**Task instructions**
1 – Copy the passage from the advice column about dating as a divorced parent, from "Today's letter references" up to and including "affects her relationship.".
2 – Write a continuation of the advice column on dating as a divorced parent, beginning right after its last sentence.

**Given passage**

Today's letter references two recent episodes of the podcast. The summaries, for non-podcast people: Episode 7 is about a friend who always said she wasn't a "boyfriend person" ... until she was, and Episode 6 is about a woman who realizes she might be a bad step-parent, and how it affects her relationship.
I just listened to Season 5, Episodes 6 and 7 of the podcast. I am a divorced dad of teens and have sworn to myself that I will not introduce anyone to my teenage kids until they are off to college. It just seems too selfish of me, when I can just wait a bit and not disrupt their formative years, which were already disrupted enough with the divorce and the circumstances. I hear so many stories like that of you and your sister being deeply effected into adulthood by step-parent/partner situations. So while I do date a bit and have met some wonderful women, when I tell them it has to be on the side away from my kids for now, understandably a woman will think that either I am not that interested or they want to progress in developing a deeper personal relationship in their life now so we part ways. So I have labeled myself "not a girlfriend person."
I have wonderful adventures and personal development either on my own or with friends and family. But then your friend who is not a "boyfriend person" meets someone and something switches. I am just worried that by shielding my kids for a few years I might miss out on that. I guess that's the way it is. I am really hoping to find a women I love, who is also in the same situation and we can just spend time together away from kids and let them grow up. Does that make sense? Or will I regret this some day?
Yes, my sister and I were affected by bad step-parent situations. But let's consider some of the reasons the reasons they were bad. 1) Our parent prioritized the relationship over parenting; b) we never got time alone with said parent, so we found ourselves retreating because of the constant presence of this step-parent; and c) no one ever asked, "Is this OK for you? How do you feel?"

Records from a collection:
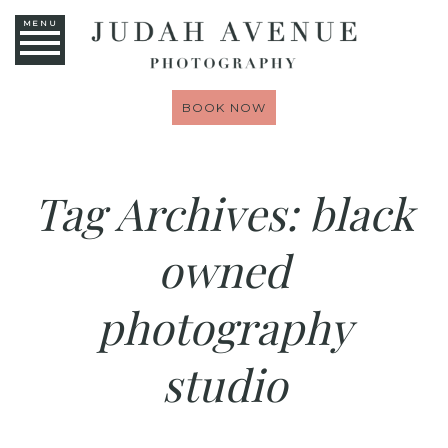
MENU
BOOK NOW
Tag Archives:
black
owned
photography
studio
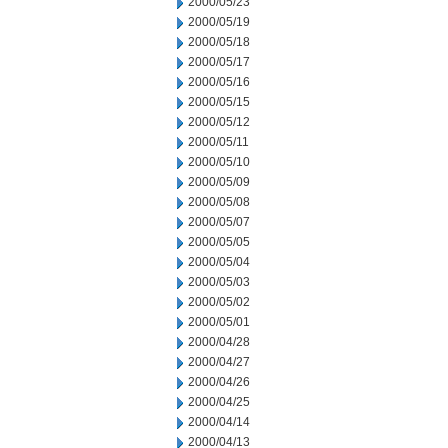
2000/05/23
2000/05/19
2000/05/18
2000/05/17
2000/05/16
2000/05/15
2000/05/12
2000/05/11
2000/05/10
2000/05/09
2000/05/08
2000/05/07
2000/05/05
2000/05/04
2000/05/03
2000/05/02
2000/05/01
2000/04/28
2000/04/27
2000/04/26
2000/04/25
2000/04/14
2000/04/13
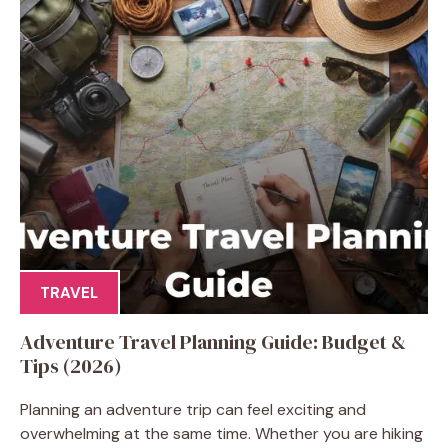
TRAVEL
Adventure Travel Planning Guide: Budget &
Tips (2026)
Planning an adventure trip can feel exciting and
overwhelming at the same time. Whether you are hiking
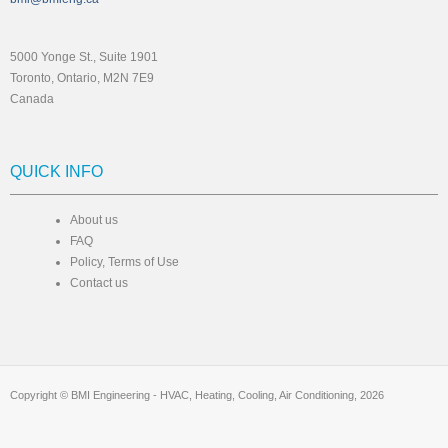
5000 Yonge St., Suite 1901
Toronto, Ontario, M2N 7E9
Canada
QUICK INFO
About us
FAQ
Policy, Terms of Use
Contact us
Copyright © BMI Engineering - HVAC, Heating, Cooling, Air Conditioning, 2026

--

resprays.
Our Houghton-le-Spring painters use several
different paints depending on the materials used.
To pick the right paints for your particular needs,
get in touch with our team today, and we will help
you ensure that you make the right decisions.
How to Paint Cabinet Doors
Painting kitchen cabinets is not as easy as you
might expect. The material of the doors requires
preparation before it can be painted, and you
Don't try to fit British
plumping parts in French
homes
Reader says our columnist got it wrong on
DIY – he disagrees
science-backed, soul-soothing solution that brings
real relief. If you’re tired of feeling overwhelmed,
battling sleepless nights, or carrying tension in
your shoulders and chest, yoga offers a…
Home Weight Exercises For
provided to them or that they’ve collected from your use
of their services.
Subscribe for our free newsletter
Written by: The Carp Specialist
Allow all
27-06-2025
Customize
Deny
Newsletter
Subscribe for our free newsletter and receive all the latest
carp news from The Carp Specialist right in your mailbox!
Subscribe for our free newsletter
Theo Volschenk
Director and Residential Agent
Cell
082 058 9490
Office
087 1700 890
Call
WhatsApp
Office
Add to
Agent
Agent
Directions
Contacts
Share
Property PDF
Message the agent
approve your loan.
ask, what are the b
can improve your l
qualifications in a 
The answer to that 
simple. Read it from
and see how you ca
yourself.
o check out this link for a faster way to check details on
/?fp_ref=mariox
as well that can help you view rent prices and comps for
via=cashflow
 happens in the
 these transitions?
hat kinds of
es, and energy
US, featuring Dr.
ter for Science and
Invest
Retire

**Results**
1 –
Today's letter references two recent episodes of the podcast. The summaries, for non-podcast people: Episode 7 is about a friend who always said she wasn't a "boyfriend person" ... until she was, and Episode 6 is about a woman who realizes she might be a bad step-parent, and how it affects her relationship.

2 –
I did have some better experiences, though, with my mom's dating life specifically. When I was busy with high school and my mom met a nice guy at one point, I was thrilled, even though the relationship didn't stay good and eventually ended. She was happy for a while, and I think a lot of us children of divorce want our parents to find love and joy, as long as it's not at our expense. My mom and I always had a ton of alone time, and her dating life never threatened our connection.
My point is, you could wait until the kids are in college to date publicly, but honestly, what is college anymore? A kid could wind up studying remotely from home. Everything is up in the air right now. The better idea might be to drop the rules for yourself. Go into relationships letting people know that you're conservative about introductions, and that you’d rather focus on the relationship yourself than bring your kids into it until everyone is ready.
Then see how you feel. A person might seem worthy in ways you never expected. I wouldn't want you to lose someone with great potential because the person feels like a secret. Also, over time – even over months – your kids might seem different and ready. Honestly, because of this pandemic, a think a lot of kids have realized their parents are human. It was difficult to hide real feelings, especially for people in the same house.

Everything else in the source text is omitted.